Bir Varoluş Gerçeği Olarak Deprem

Varoluş Gerçeği: Bir şeyler yer değiştirir, yenilenir, tazelenir. Bu olması gerekendir.

Tanrı Gerçeği: “Sen değiştirmez, dönüştürmez, yenilemez, tazelemezsen ben yaparım zaten.” der. “Unutma sabit olan yalnızca benim. Kabe’yi düşün.Tavafı düşün…”

Dünyanın varoluş gerçeği ile insanın varoluş gerçeği temelde aynıdır. İster tüme varın; ister tümden gelin. Baktım,gördüm. Kendi varoluş hikayemi buldum.

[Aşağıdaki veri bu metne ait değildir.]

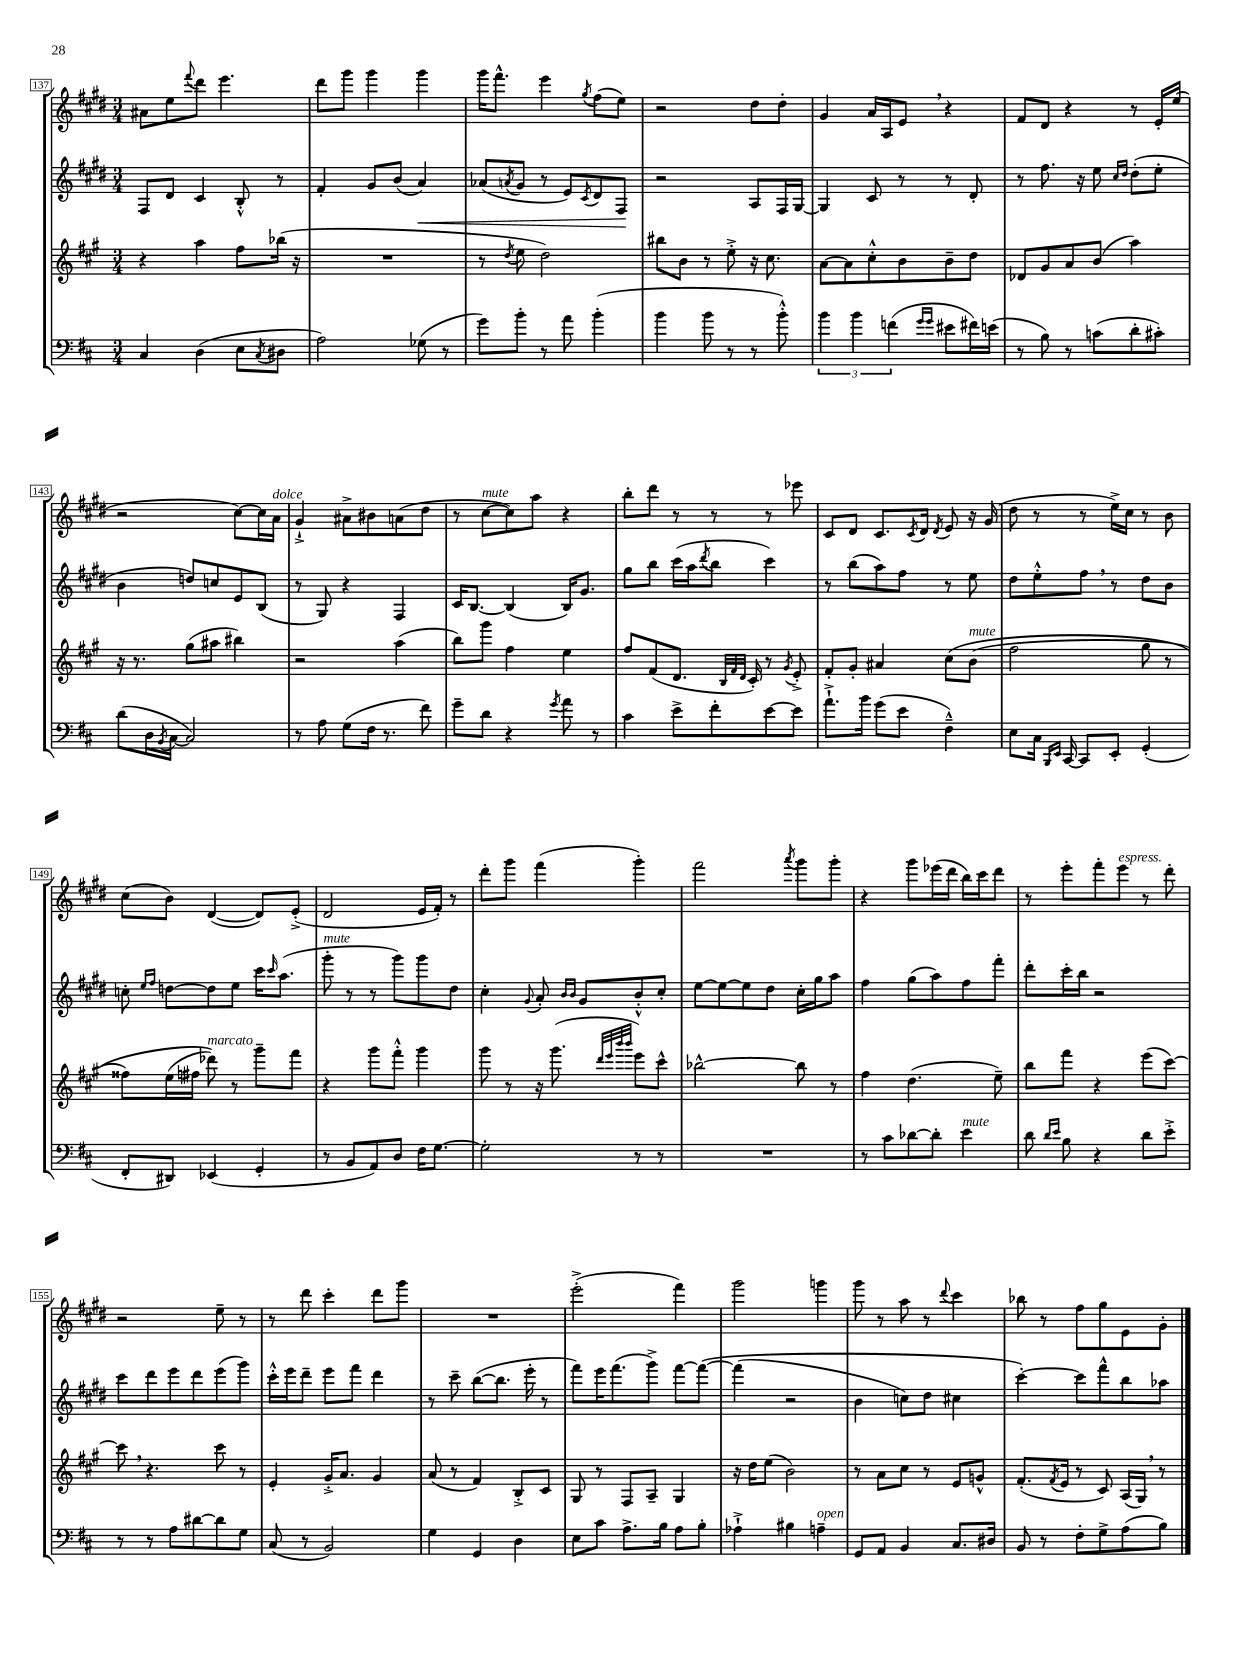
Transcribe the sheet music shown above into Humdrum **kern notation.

**kern	**kern	**kern	**kern
*staff4	*staff3	*staff2	*staff1
*clefF4	*clefG2	*clefG2	*clefG2
*k[f#c#]	*k[f#c#g#]	*k[f#c#g#d#]	*k[f#c#g#d#]
*M3/4	*M3/4	*M3/4	*M3/4
4C#/	4r	8F#/L	8a#\L
.	.	8d#/J	8ee\
.	.	.	8qqfff#/
(4D\	4aa\	4c#/	8ddd#\J
.	.	.	4.eee\
8E\L	8ff#\L	8B'^^/	.
8qC#/	.	.	.
8D#\J	(16bb-\Jk	8r	.
.	16r	.	.
=	=	=	=
2A\)	2.r	4f#'/	8ddd#\L
.	.	.	8ggg#\J
.	.	8g#/L	4ggg#\
.	.	(8b/J	.
(8G-\	.	4a/)	4ggg#\
8r	.	.	.
=	=	=	=
8g\L)	8r	(8a-/L	16ggg#\LK
.	.	.	8.fff#^^\J
.	8qdd/	8qa/	.
8b'\J	8ee\	8g#/J	.
8r	2dd\)	8r	4eee\
8a\	.	8e/L)	.
.	.	8qc#/	8qgg#/
(4b'\	.	8d#/	(8ff#\L
.	.	8F#/J	8ee\J)
=	=	=	=
4b\	8bb#\L	2r	2r
.	8b\J	.	.
8b\	8r	.	.
8r	8ee'^\	.	.
8r	16r	8A/L	8dd#\L
.	8.cc#\	.	.
8b'^^\)	.	16F#/L	8dd#'\J
.	.	[16G#/JJ	.
=	=	=	=
6b\	[8a\L	4G#/]	4g#/
.	8a\]	.	.
6b\	.	.	.
.	8cc#'^^\	8c#/	16a/LL
.	.	.	16A/J
(6f\	.	.	.
.	8b\	8r	8e/J
16qqg/LL	.	.	.
16qqg/JJ	.	.	.
8e#\L	8b~\	8r	4r
16f#\L)	8dd\J	8d#'/	.
(16e\JJ	.	.	.
=	=	=	=
8r	8d-/L	8r	8f#/L
8B\)	8g#/	8.ff#\	8d#/J
8r	8a/	.	4r
.	.	16r	.
(8c\L	(8b/J	8ee\	.
.	.	16qqcc#/LL	.
.	.	16qqdd#/JJ	.
8d'\	4aa\)	(8dd#'\L	8r
8c#'\J)	.	8ee'\J	16e'/LL
.	.	.	(16ee/JJ
=	=	=	=
(8d\L	16r	4b\	2r
.	8.r	.	.
16D\L	.	.	.
8qBB/	.	.	.
[16C#\JJ	.	.	.
2C#/])	(8gg#\L	8dd/L)	.
.	8aa#\J	8cc/	.
.	4bb#\)	8e/	[8cc#\L)
.	.	(8B/J	16cc#\]L
.	.	.	16a\JJ
=	=	=	=
8r	2r	8r	4g#`^/
8A\	.	8G#/)	.
(8G\L	.	4r	8a#^\L
16F#\Jk	.	.	8b#\
8.r	.	.	.
.	(4aa\	4F#/	(8a\
8f#\)	.	.	8dd#\J
=	=	=	=
8g~\L	8bb\L)	16c#/LK	8r
.	.	[8.B/J	.
8d\J	8ggg#\J	.	[8cc#\L
4r	4ff#\	(4B/]	8cc#\])
.	.	.	8aa\J
8qg/	.	.	.
8a\	4ee\	16B/LK)	4r
.	.	8.g#/J	.
8r	.	.	.
=	=	=	=
4c#\	8ff#/L	8gg#\L	8bb'\L
.	(8f#/	8bb\J	8ddd#\J
8e^\L	8.d/J	(16ccc#\LL	8r
.	.	16aa\J	.
.	.	8qddd#/	.
8f#'\	.	8bb\J	8r
.	32qqB/LLL	.	.
.	32qqf#/	.	.
.	32qqd/JJJ	.	.
.	16c#'/)	.	.
[8e\	8r	4ccc#\)	8r
.	8qg#/	.	.
8e\]J	8e'^/	.	8eee-\
=	=	=	=
8.a`^\L	8f#'/L	8r	8c#/L
.	8g#'/J	(8bb\L	8d#/J
16b\Jk	.	.	.
(8g\L	4a#/	8aa\)	8.c#/L
8e\J	.	8ff#\J	.
.	.	.	8qc#/
.	.	.	16d#/Jk
.	.	.	8qd#/
4F#~^^\)	&(8cc#\L	8r	8e/
.	(8b\J	8ee\	16r
.	.	.	(16g#/
=	=	=	=
8E\L	2ff#\	8dd#\L	8dd#\
16C#\Jk	.	8ee'^^\	8r
16qqBBB/LL	.	.	.
16qqEE/JJ	.	.	.
[16CC#/	.	.	.
8CC#/]L	.	8ff#\J	8r
8EE'/J	.	8r	16ee^\LL)
.	.	.	16cc#\JJ
(4GG'/	8gg#\	8dd#\L	8r
.	8r	8b\J	8b\
=	=	=	=
8FF#'/L	8ff##\L)	8cc'\	(8cc#\L
.	.	16qqee/LL	.
.	.	16qqff#/JJ	.
8DD#/J)	(16ee\L	[8dd\L	8b\J)
.	16ff#\JJ	.	.
(4EE-/	8ddd-\)&)	8dd\]	([4d#/
.	8r	8ee\J	.
4GG'/	8ggg#~\L	16ccc#\LK	8d#/]L)
.	.	16qqccc#/	.
.	.	(8.aa\J	.
.	8fff#\J	.	(8e'^/J
=	=	=	=
8r	4r	8ggg#'\	2d#/
8BB/L	.	8r	.
8AA/)	8ggg#\L	8r	.
8D/J	8fff#'^^\J	8ggg#\L)	.
16F#\LK	4ggg#\	8ggg#\	16e/LL
[8.G\J	.	.	16f#'/JJ)
.	.	8dd#\J	8r
=	=	=	=
2G'\]	8ggg#\	4cc#'\	8ddd#'\L
.	8r	.	8ggg#\J
.	.	8qqg#/	.
.	16r	8a'/	(4fff#\
.	(8.ggg#\	.	.
.	.	16qqb/LL	.
.	.	16qqb/JJ	.
.	.	8g#/L	.
.	32qqddd/LLL	.	.
.	32qqeee/	.	.
.	32qqbbb/	.	.
.	32qqbbb/JJJ	.	.
8r	8eee\L)	8b'^^/	4ggg#'\)
8r	8ccc#^^\J	8cc#'/J	.
=	=	=	=
2.r	[2bb-^^\	[8ee\L	2fff#\
.	.	8ee\_	.
.	.	8ee\]	.
.	.	8dd#\J	.
.	.	.	8qaaa/
.	8bb-\]	16cc#'\LL	8ggg#\L
.	.	16gg#\J	.
.	8r	8aa\J	8ggg#'\J
=	=	=	=
8r	4ff#\	4ff#\	4r
8c#\L	.	.	.
[8d-\	(4.dd\	(8gg#\L	8ggg#\L
8d-'\]J	.	8aa\)	(16eee-\L
.	.	.	16ddd#\JJ
4e\	.	8ff#\	16bb\LL)
.	.	.	16ccc#\J
.	8ee~\)	8fff#'\J	8ddd#\J
=	=	=	=
8d\	8bb\L	8ddd#'\L	8r
16qqd/LL	.	.	.
16qqe/JJ	.	.	.
8B\	8fff#\J	16ccc#'\L	8eee'\L
.	.	16bb\JJ	.
4r	4r	2r	8fff#'\
.	.	.	8eee\J
8d\L	(8eee\L	.	8r
8e'^\J	[8ccc#\J)	.	8ddd#'\
=	=	=	=
8r	8ccc#\]	8ccc#\L	2r
8r	4.r	8ddd#\	.
8A\L	.	8eee\	.
[8d#\	.	8ddd#\	.
8d#\]	8ccc#\	(8eee\	8ee~\
8G\J	8r	8ggg#\J)	8r
=	=	=	=
(8C#/	4e'/	16ccc#'^^\LL	8r
.	.	16eee\J	.
8r	.	8ddd#~\J	8ddd#\
2BB/)	16g#'^/LK	8eee\L	4ccc#'\
.	8.a/J	.	.
.	.	8fff#\J	.
.	4g#/	4ddd#\	8ddd#\L
.	.	.	8ggg#\J
=	=	=	=
4G\	(8a/	8r	2.r
.	8r	8ccc#~\	.
4GG/	4f#/)	([8bb\L	.
.	.	8.bb\]J	.
4D\	8B'^/L	.	.
.	.	16eee'\	.
.	8c#/J	8r	.
=	=	=	=
8E\L	8G#/	8fff#\L)	(2eee'^\
8c#\J	8r	16eee\K	.
.	.	(8.fff#\	.
8.A^\L	8F#/L	.	.
.	8A~/J	8ggg#^\J)	.
16B\Jk	.	.	.
8A\L	4G#/	[8fff#\L	4fff#\)
8B'\J	.	&(8fff#\_J	.
=	=	=	=
4A-`^\	16r	(4fff#\]	2ggg#\
.	16dd\LK	.	.
.	(8ee\J	.	.
4B#\	2b\)	2r	.
4A~\	.	.	4ggg\
=	=	=	=
8GG/L	8r	4b\	8ggg#\
8AA/J	8a\L	.	8r
4BB/	8cc#\J	8cc\L)	8aa\
.	8r	8dd#\J	8r
.	.	.	8qqddd#/
8.C#/L	8e/L	4cc#\	4ccc#\
.	8g^^/J	.	.
16D#/Jk	.	.	.
=	=	=	=
8BB/	(8.f#'/L	[4ccc#'\&)	8bb-\
8r	.	.	8r
.	8qf#/	.	.
.	16e/Jk	.	.
8F#'\L	8r	8ccc#\]L	8ff#\L
8G^\	8c#/)	8fff#^^\	8gg#\
(8A\	(16A/LL	8bb\	8e\
.	16G#/JJ)	.	.
8B\J)	8r	8aa-\J	8g#'\J
==	==	==	==
*-	*-	*-	*-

Sene 66. Yer Varto. (Bilmeyenler için Muş ilimizin nadide bir ilçesi olur kendisi) Ağustos sıcağı.

Bir çocuk bir köyde, Yılanlı Köyü’nde çobanlık yapıyor. Sürekli yaptığı bir şey değil. Hayvanlarla arası da pek yok zaten. (Hele de yılanlarla.) Git, bak demişler; gitmiş. Bir an oluyor ki önce hayvanlar adeta çıldırıyor, sonra öyle bir ses geliyor ki yerin altından toprak dayanamayıp çatlıyor. Bizim çaylak çoban (babam olur kendisi) o korkuyla köye doğru bir koşu tutturuyor…

Babamın hayvanları otlatmaya götürdüğü sıralarda annem, (ilçenin sinemacısının kızıdır aynı zamanda) kız kardeşi, erkek kardeşi ve komşularının kızları ile bilmem kaçıncı kez aynı filmi izlemek için kapıda bilet kesen iki abisinin önünden geçip toprak damlı kerpiç sinemaya girmektedir. Babam köye doğru koşmaya başladığı anlardaysa dedem, yıkılan sinemasının altında kalmış üç çocuğunu kurtarmak telaşında boğulmaktadır. Aynı zamanlarda toprak altında kızlar arasında tuhaf bir sohbet başlamıştır. Komşularının kızı bizim kızların kollarındaki renkli bileziklerin güzelliğinden bahsederken bir yandan da bilezikleri okşamaktadır, en son, ölmeden önce. Hepsi çocuk işte.

Varto’da depremden sonra devlet, bir yandan yurtdışında çalışmak isteyenlere kolaylık tanırken bir yandan da okumak isteyen çocuklara Türkiye’nin dört bir yanındaki yatılı okulların kapılarını açar. İlk kez köylerinden, ilçeden çıkan çocuklar bambaşka coğrafyalarda bambaşka hayatlarla tanışırlar. Hiç yemediklerini yer (ya da babam gibi kandırılıp güzelim kayseri sucuklarını at eti sanıp yememiş de olabilirler!) hiç gezmedikleri yerleri gezer ve en nihayet kürkçü dükkanına geri dönerler. Dönerler ama beraberlerinde getirdikleri bohçalarının içindeki “başka dünyalar”dan kardeşlerine de pay etmek için… Memleketinden korkuyla çıkan çocuklar, gururla birer genç avukat, mühendis, öğretmen olarak geri dönmüş ve akabinde kardeşlerinin de okumasını sağlamışlardır. Bugün Türkiye’de okur yazar oranının en çok olduğu ilçe Artvin’in Şavşat ilçesinden sonra Varto olarak bilinir.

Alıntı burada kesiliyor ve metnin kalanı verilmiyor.